• DATA SUPPLIED:

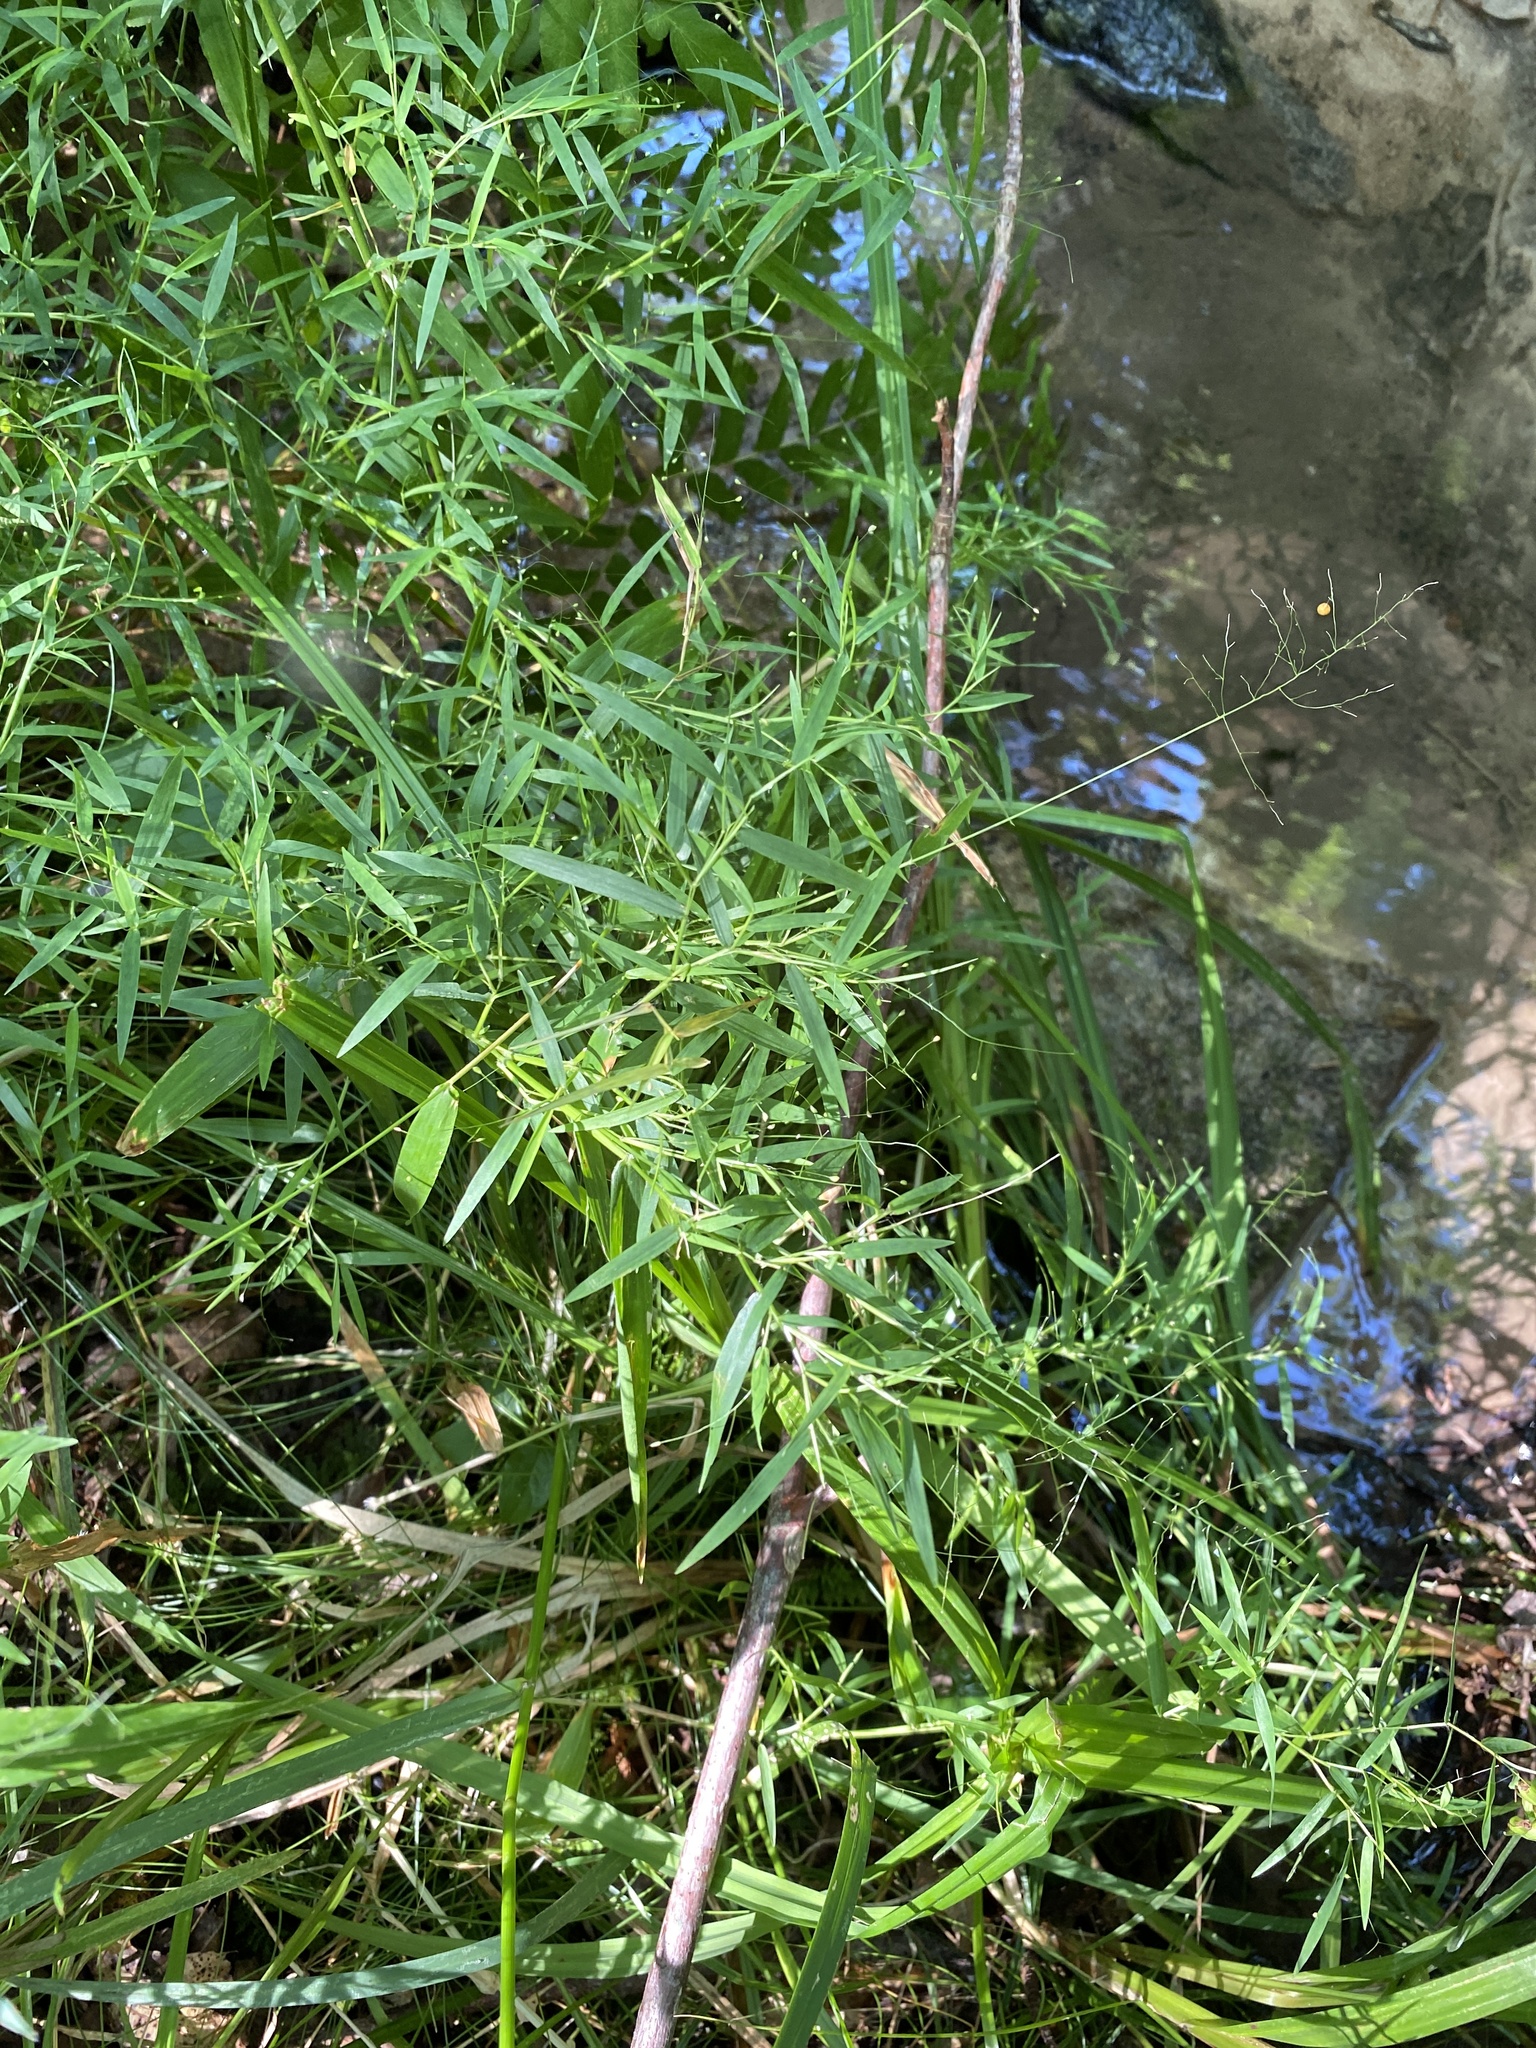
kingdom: Plantae
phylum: Tracheophyta
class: Liliopsida
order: Poales
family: Poaceae
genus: Dichanthelium
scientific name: Dichanthelium microcarpon
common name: Small-fruited witchgrass
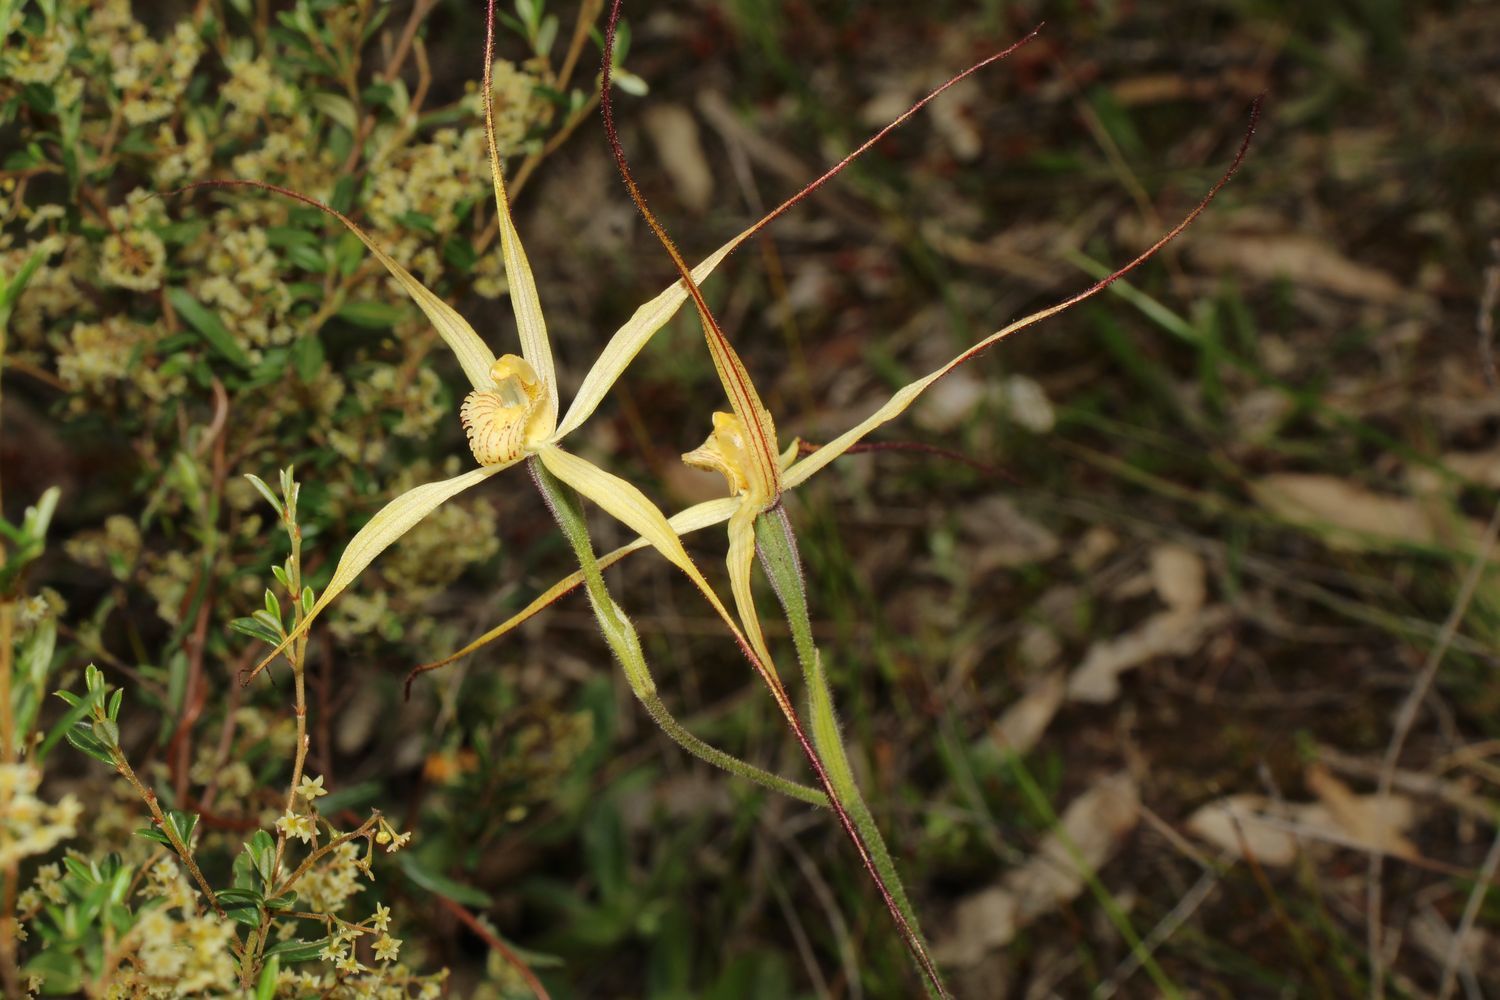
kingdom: Plantae
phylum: Tracheophyta
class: Liliopsida
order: Asparagales
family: Orchidaceae
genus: Caladenia
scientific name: Caladenia straminichila
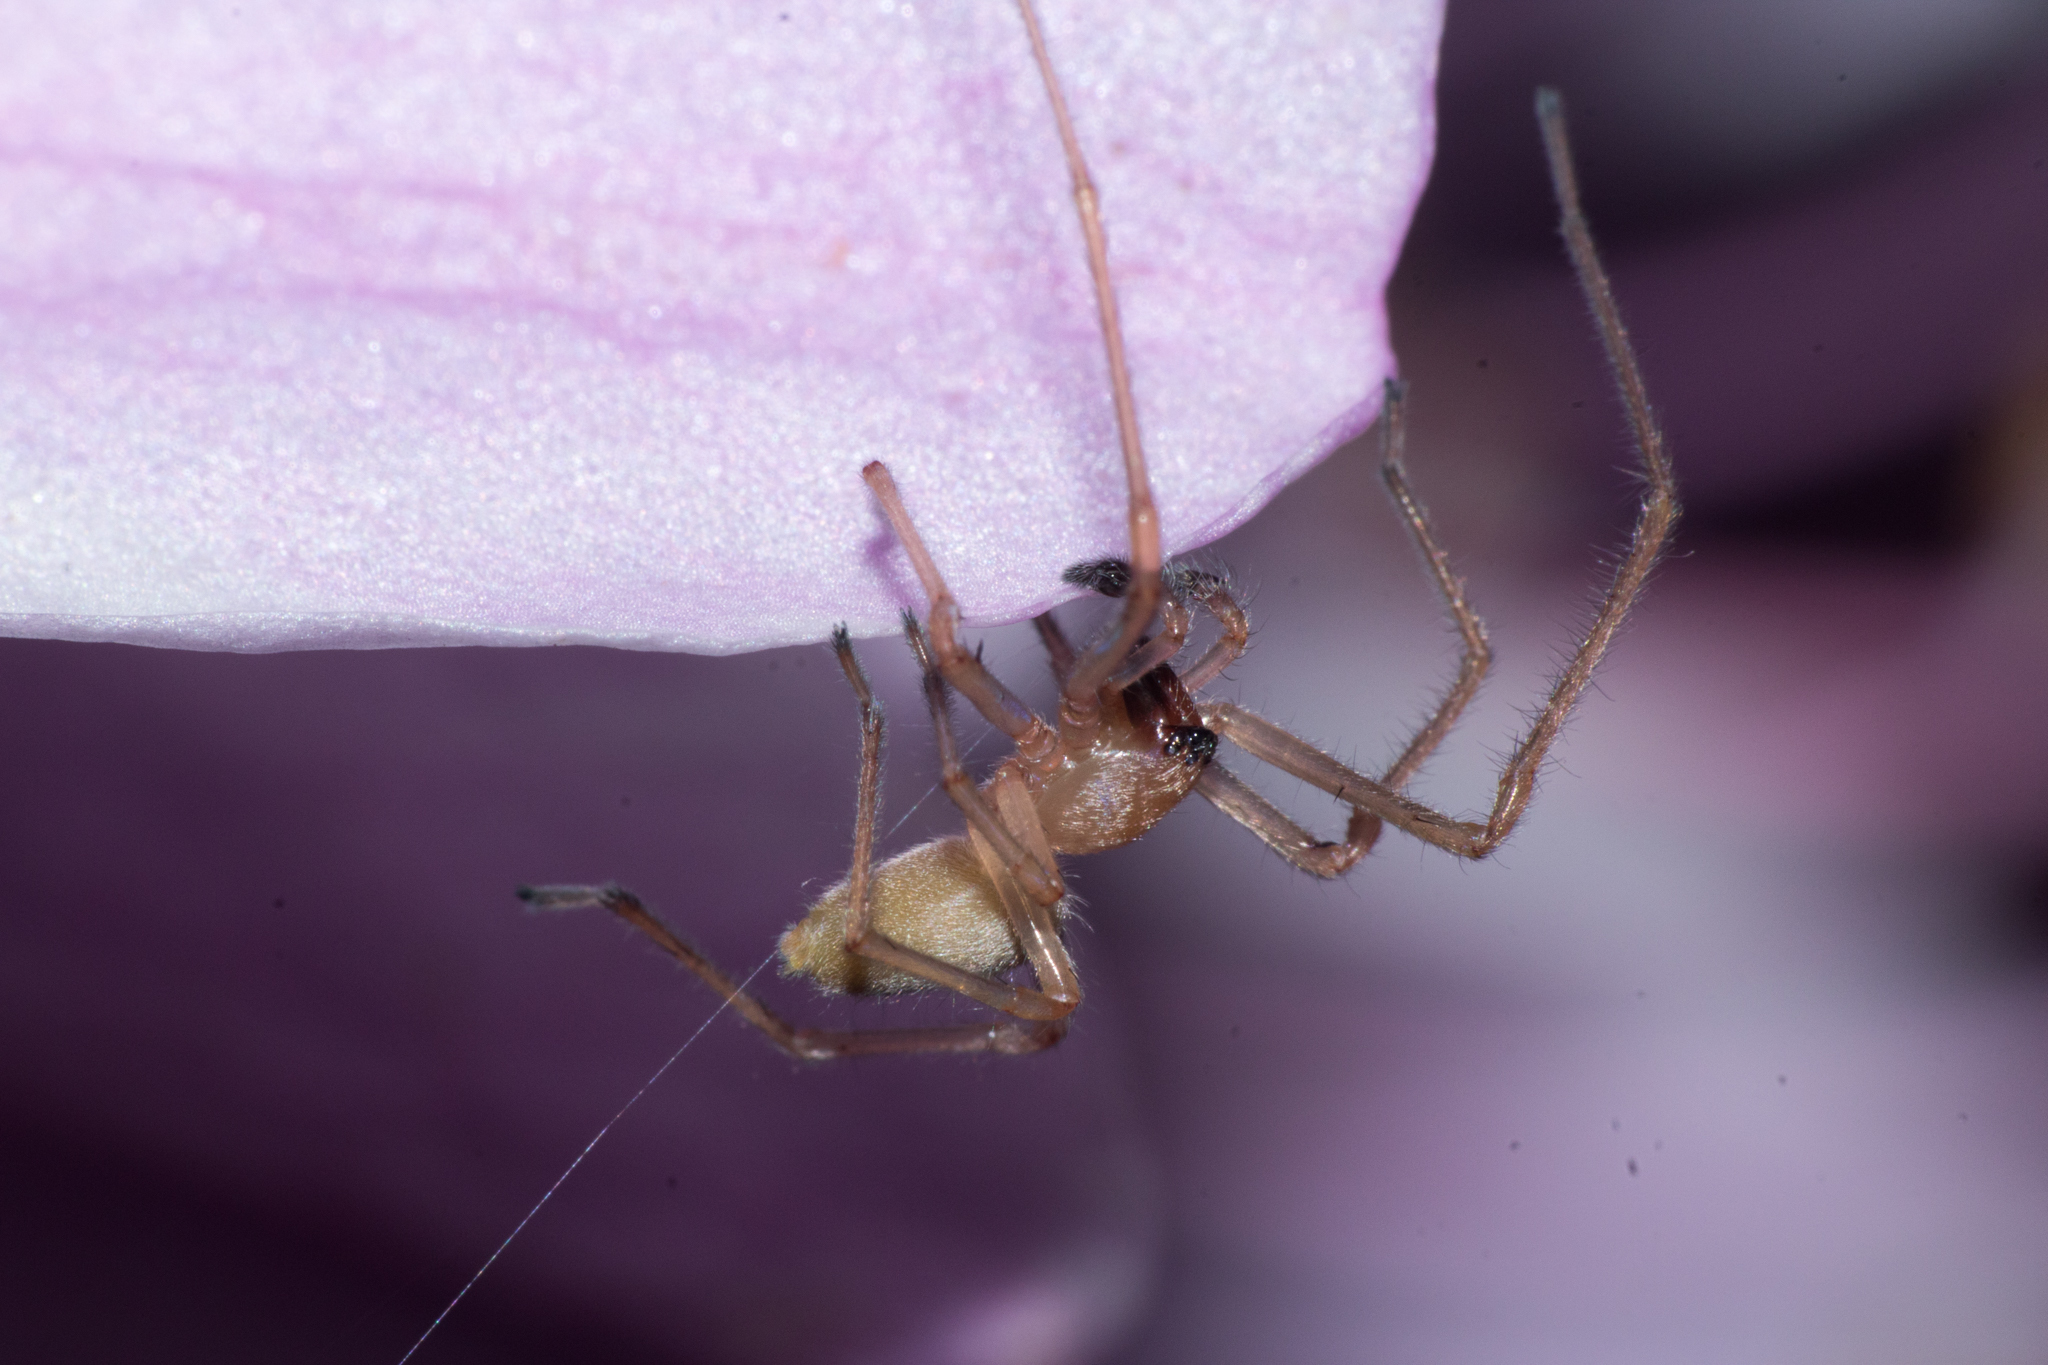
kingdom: Animalia
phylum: Arthropoda
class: Arachnida
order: Araneae
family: Cheiracanthiidae
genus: Cheiracanthium
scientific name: Cheiracanthium inclusum
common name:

• REQUEST: Format all of the lines above as a Markdown table with two columns, No. and Line, giving each row a number and skipping any blank lines. Leave the pictures out of the table.

• CORRECT RESULT:
| No. | Line |
|---|---|
| 1 | kingdom: Plantae |
| 2 | phylum: Tracheophyta |
| 3 | class: Liliopsida |
| 4 | order: Poales |
| 5 | family: Poaceae |
| 6 | genus: Dichanthelium |
| 7 | scientific name: Dichanthelium microcarpon |
| 8 | common name: Small-fruited witchgrass |
| 9 | kingdom: Plantae |
| 10 | phylum: Tracheophyta |
| 11 | class: Liliopsida |
| 12 | order: Asparagales |
| 13 | family: Orchidaceae |
| 14 | genus: Caladenia |
| 15 | scientific name: Caladenia straminichila |
| 16 | kingdom: Animalia |
| 17 | phylum: Arthropoda |
| 18 | class: Arachnida |
| 19 | order: Araneae |
| 20 | family: Cheiracanthiidae |
| 21 | genus: Cheiracanthium |
| 22 | scientific name: Cheiracanthium inclusum |
| 23 | common name: |